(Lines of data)
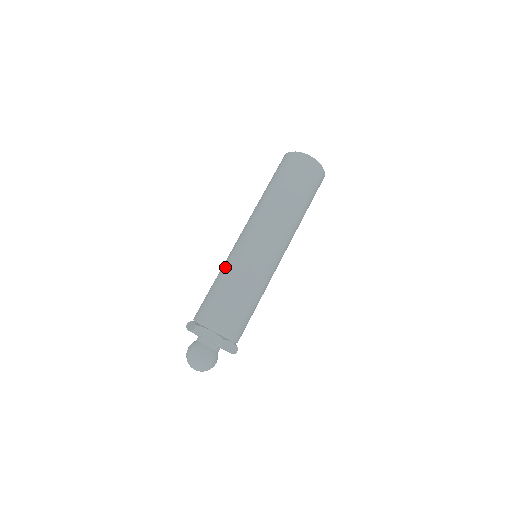
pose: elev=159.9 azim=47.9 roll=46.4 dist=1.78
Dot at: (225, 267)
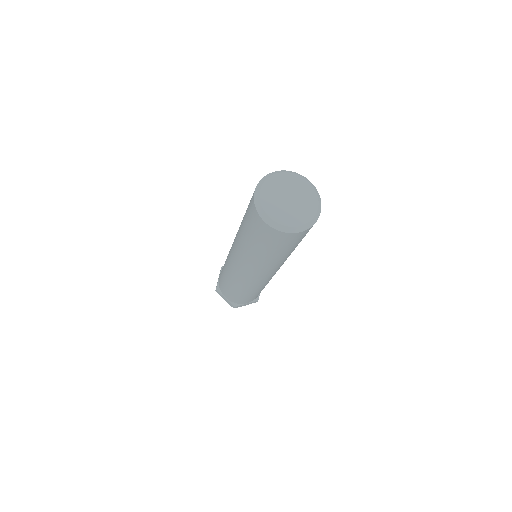
Dot at: (225, 263)
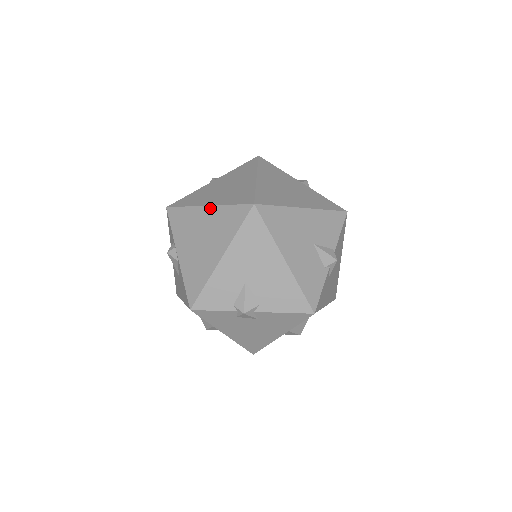
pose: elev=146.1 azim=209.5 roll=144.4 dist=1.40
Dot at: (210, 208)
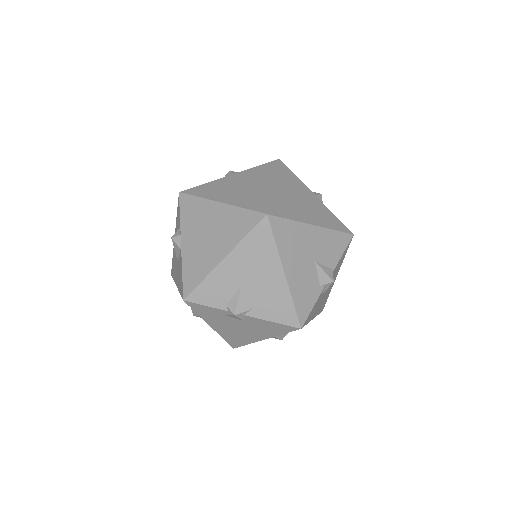
Dot at: (223, 206)
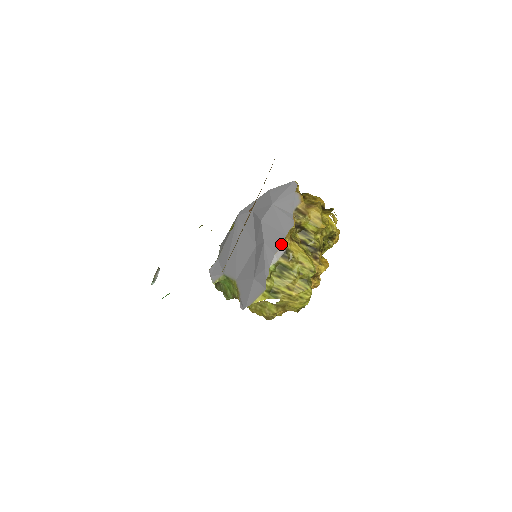
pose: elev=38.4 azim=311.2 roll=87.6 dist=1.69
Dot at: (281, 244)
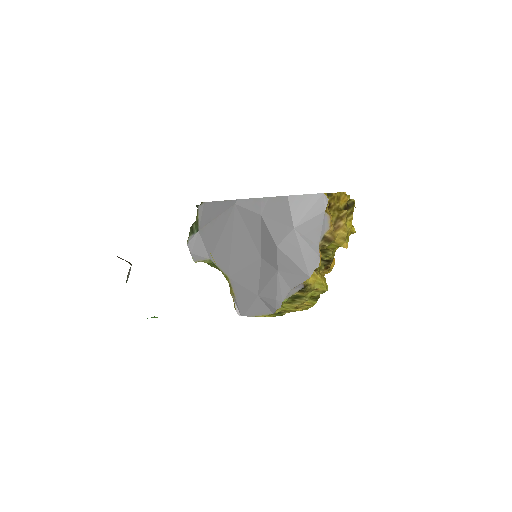
Dot at: (301, 283)
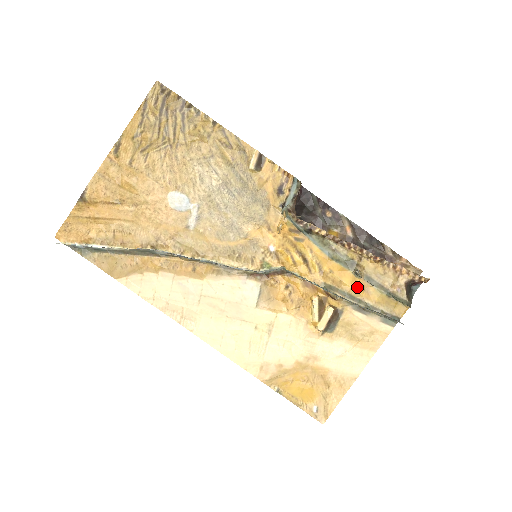
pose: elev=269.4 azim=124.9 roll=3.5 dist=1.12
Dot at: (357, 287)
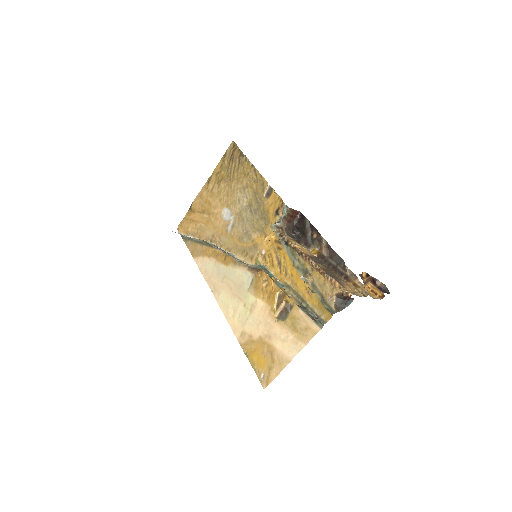
Dot at: (304, 290)
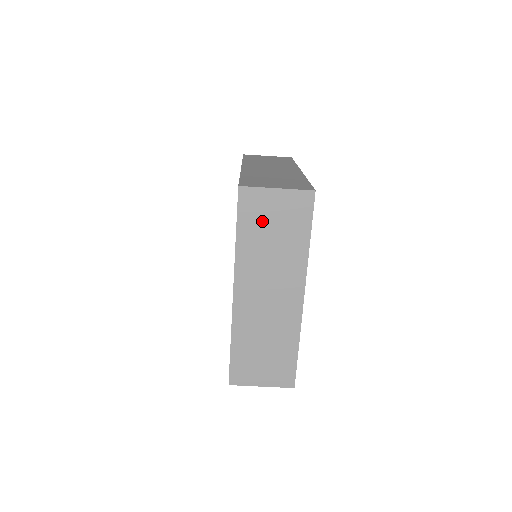
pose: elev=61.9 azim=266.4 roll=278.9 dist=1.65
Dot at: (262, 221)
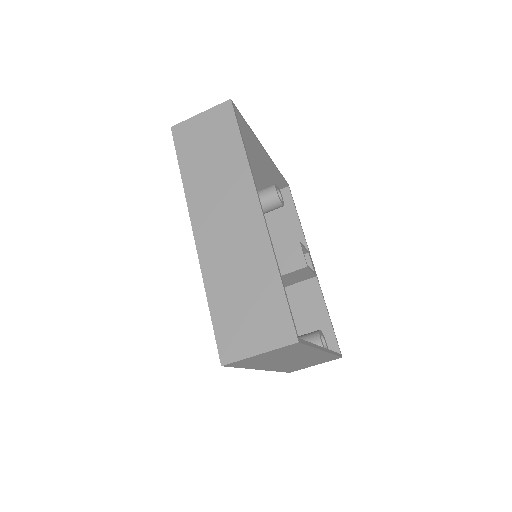
Dot at: (259, 360)
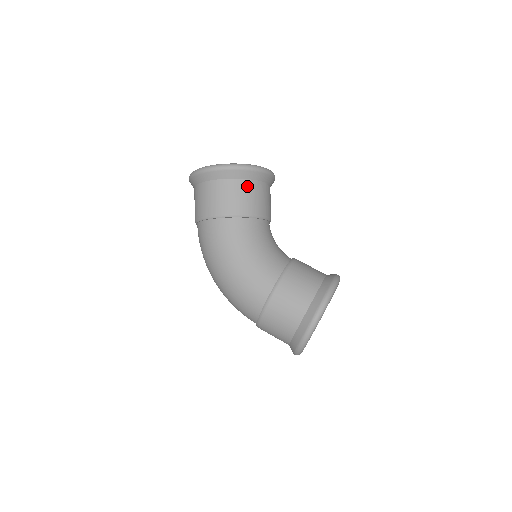
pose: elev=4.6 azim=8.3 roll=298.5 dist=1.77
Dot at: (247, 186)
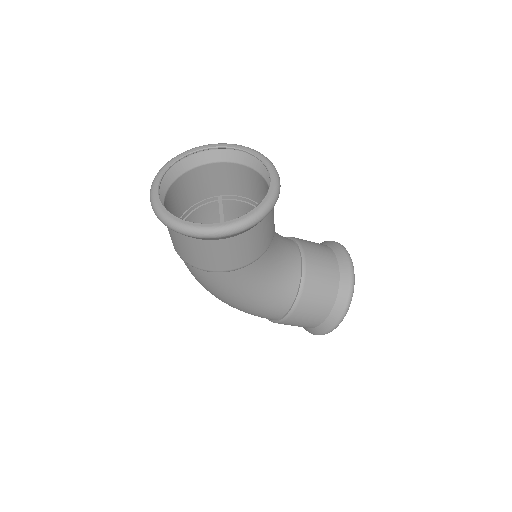
Dot at: (252, 235)
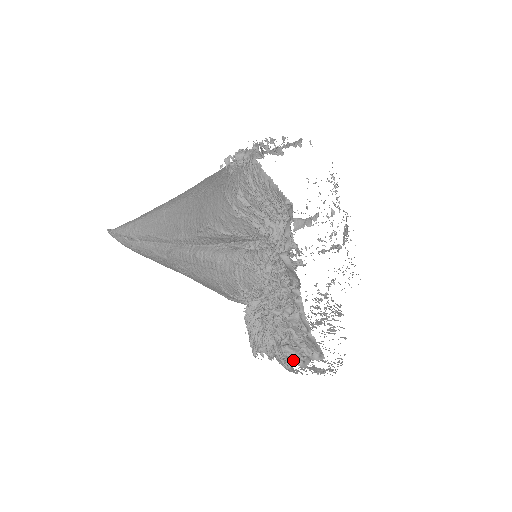
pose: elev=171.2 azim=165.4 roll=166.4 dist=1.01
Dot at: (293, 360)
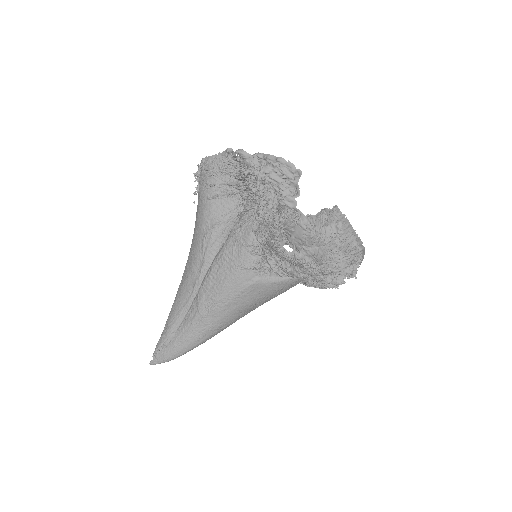
Dot at: (290, 197)
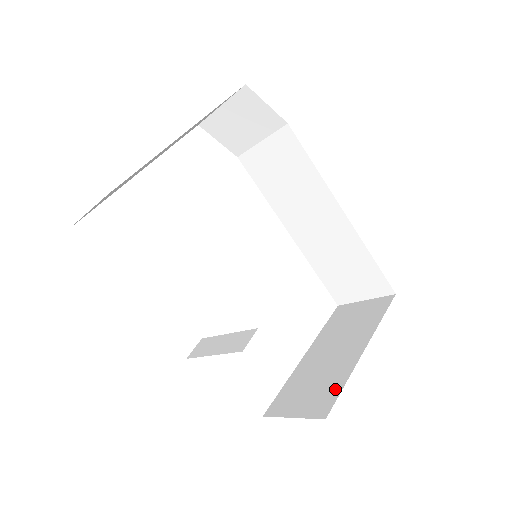
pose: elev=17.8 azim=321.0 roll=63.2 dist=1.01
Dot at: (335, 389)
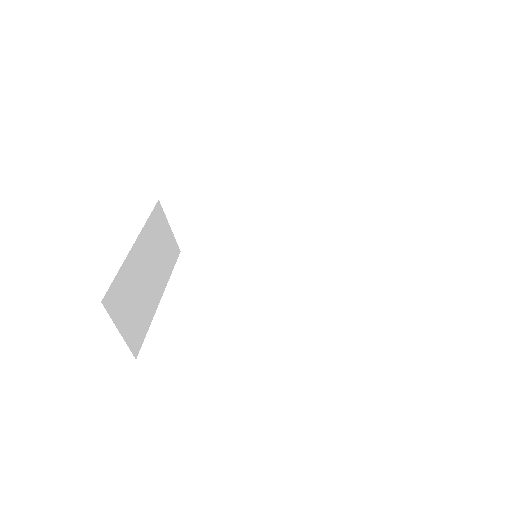
Dot at: occluded
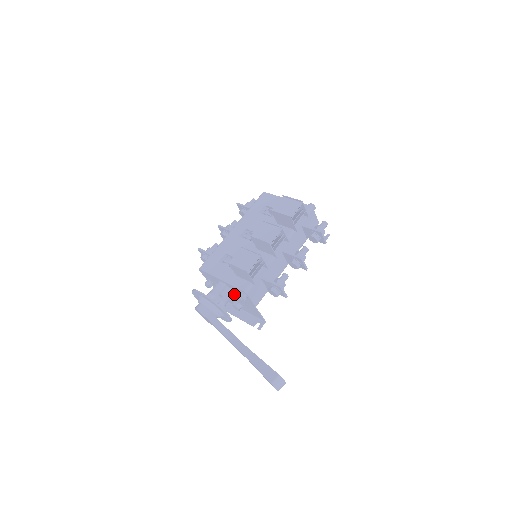
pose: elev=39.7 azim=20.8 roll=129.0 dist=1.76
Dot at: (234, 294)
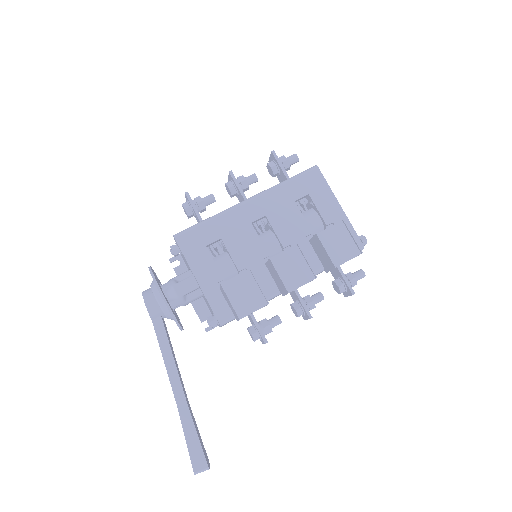
Dot at: occluded
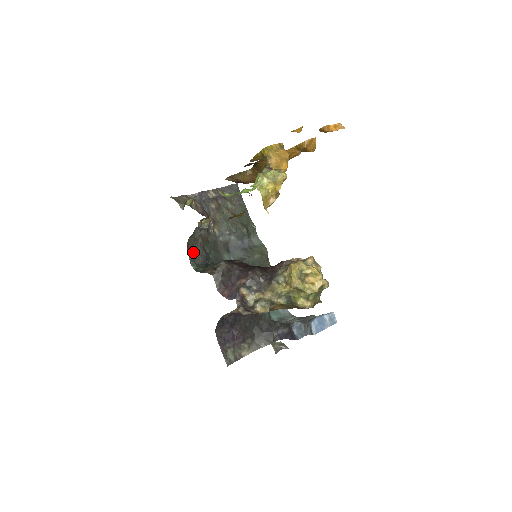
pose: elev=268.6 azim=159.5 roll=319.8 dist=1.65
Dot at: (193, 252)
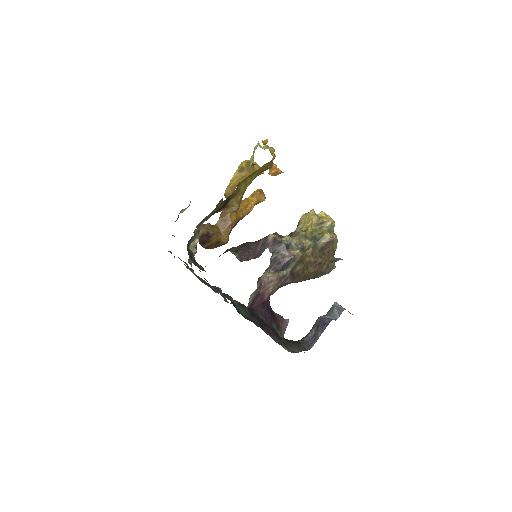
Dot at: (192, 260)
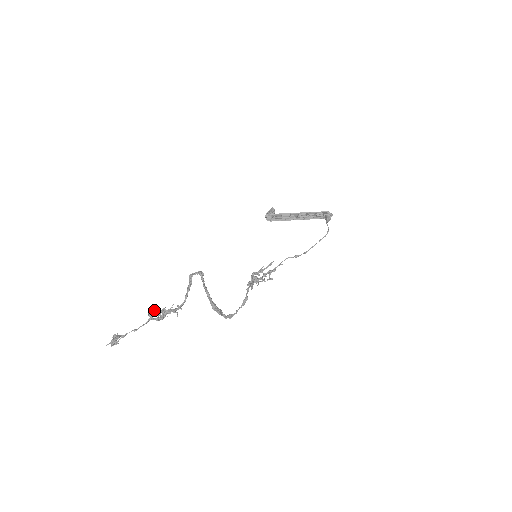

Exercise brief
Can you repeat the rows above word for word, leaving out the pictures?

Answer in full
pose: elev=159.9 azim=47.9 roll=46.4 dist=1.78
Dot at: (225, 267)
Dot at: (225, 263)
pose: elev=146.1 azim=209.5 roll=144.4 dist=1.40
Dot at: (210, 208)
Dot at: (223, 206)
pose: elev=38.4 azim=311.2 roll=87.6 dist=1.69
Dot at: (281, 244)
Dot at: (301, 283)
pose: elev=269.4 azim=124.9 roll=3.5 dist=1.12
Dot at: (357, 287)
Dot at: (304, 290)
pose: elev=61.9 azim=266.4 roll=278.9 dist=1.65
Dot at: (262, 221)
Dot at: (259, 360)
pose: elev=4.6 azim=8.3 roll=298.5 dist=1.77
Dot at: (247, 186)
Dot at: (252, 235)
pose: elev=171.2 azim=165.4 roll=166.4 dist=1.01
Dot at: (293, 360)
Dot at: (290, 197)
pose: elev=17.8 azim=321.0 roll=63.2 dist=1.01
Dot at: (335, 389)
Dot at: occluded
pose: elev=39.7 azim=20.8 roll=129.0 dist=1.76
Dot at: (234, 294)
Dot at: occluded
pose: elev=268.6 azim=159.5 roll=319.8 dist=1.65
Dot at: (193, 252)
Dot at: (192, 260)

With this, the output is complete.